さて、村上氏の「回答」はよく言えば冷静、悪く言えば少し突き放したものです。村上氏は自らも語っている通り「会社員」として奉職した経験がないため、会社員の業務上の悩みというものを具体的に想像することができないからです。また、各々の方々の悩みの背景は人それぞれであり、短い文面の質問だけでは根本的な解決に至ることは難しいという、こうした「形式」の持つ根本的なもどかしさというのもあります。
こうした制約の中で村上氏はどのようにお悩み相談に答えたのか?それについては是非とも本文を参照してください、としか言いようがありません。村上氏は、自分自身の努力によって道を拓いてきた人でもありますし、映画監督なども経験されているので、チームとしてモノゴトを進めていくにはどうしたらよいかについても一定の見識を持っている方です。その方の持つ悩みを根本的に解決できるか否かは別にして、なるほどな、と思える回答がそろっています。
その上で、私自身は、そもそもこうした人生相談などというものに「結論」を求めてはいけない、と考えています。出て来た回答はあくまでも「参考」として扱うもので、ある程度の指針にはなっても、その指針が必ずしも個人としての「正解」に結びつくとは限らないからです。村上氏が書の題名にズバリ記した通り『自由とは、選び取ること』。「自由」を得るためには、なにからの「自由」(経済的な制約、人間関係など)を目指すのを明確にしたうえで、「自由」を獲得するために努力することが必要です。ゆえに努力の「選択肢」を絞り込んで、その努力の結果についても自分で享受しなければならない。
人生には何かの試験のような「正解」はなく、その時点その時点での極大値(と考えられる状況)をめざして努力していくしかない、というのが根本的な回答になるのだと思います。

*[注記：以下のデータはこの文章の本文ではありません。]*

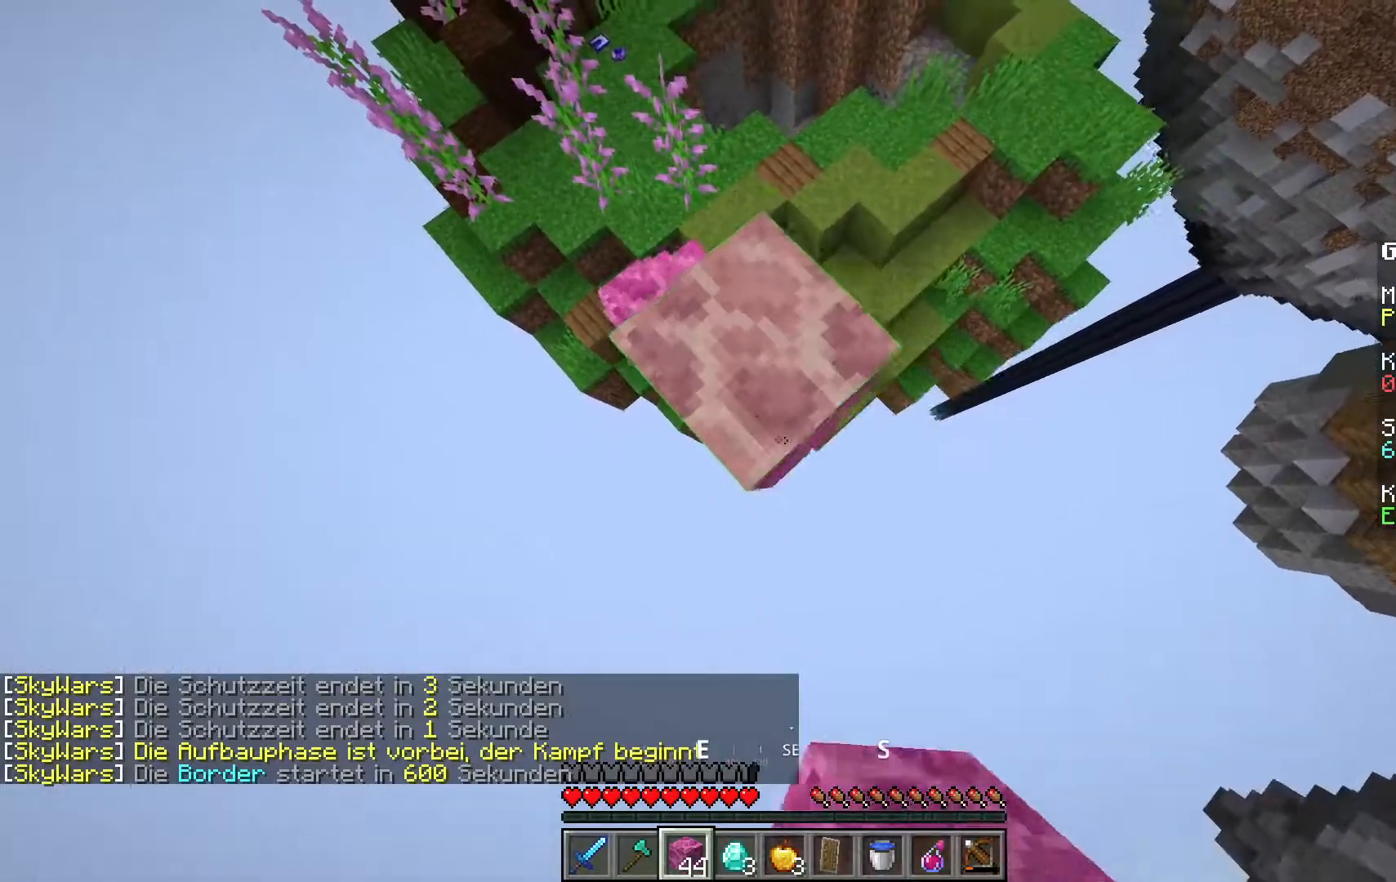
{"keys": ["d", "s", "space"], "mouse": ["right"], "events": [[150, "space", "up"], [300, "mouse_right", "up"], [383, "mouse_right", "down"], [417, "space", "down"], [433, "mouse_right", "up"], [500, "mouse_right", "down"]]}
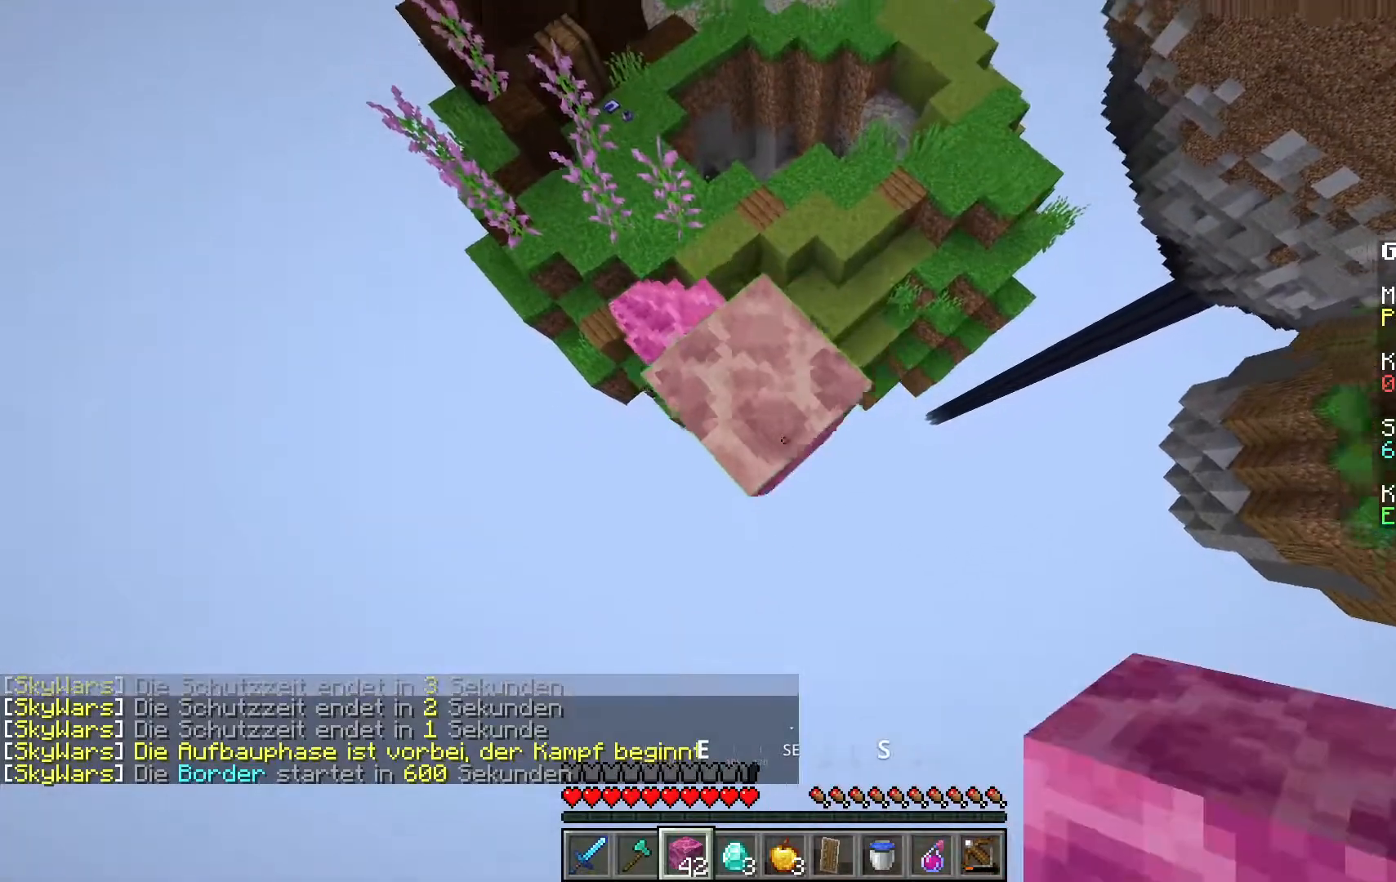
{"keys": ["d", "s"], "mouse": ["right"], "events": [[67, "space", "up"], [317, "mouse_right", "up"], [383, "mouse_right", "down"]]}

私自身を鑑みると、現在奉職している会社には夢も希望もないのでとっとと辞めたいが、そうなると経済的に立ち行かない、という状況から脱却したいというのが今の願いです。それ故、文筆業で一定額の金額を稼げる状態になるための努力を続けています。この努力が実を結ぶか否か、まったくわかっていません。それでも努力し続けるしかありません。
いまさら投資やら、起業やらを学び直そうという気にはなれないし、こうした分野には常に、今ある財産を失う可能性が付きまといます。何よりも携わっていて楽しいと感じられないと思います。
前途は多難であっても、いつかは採算が取れる仕事になると信じて文筆業を続けていくことが、現時点で私が出した「結論」です。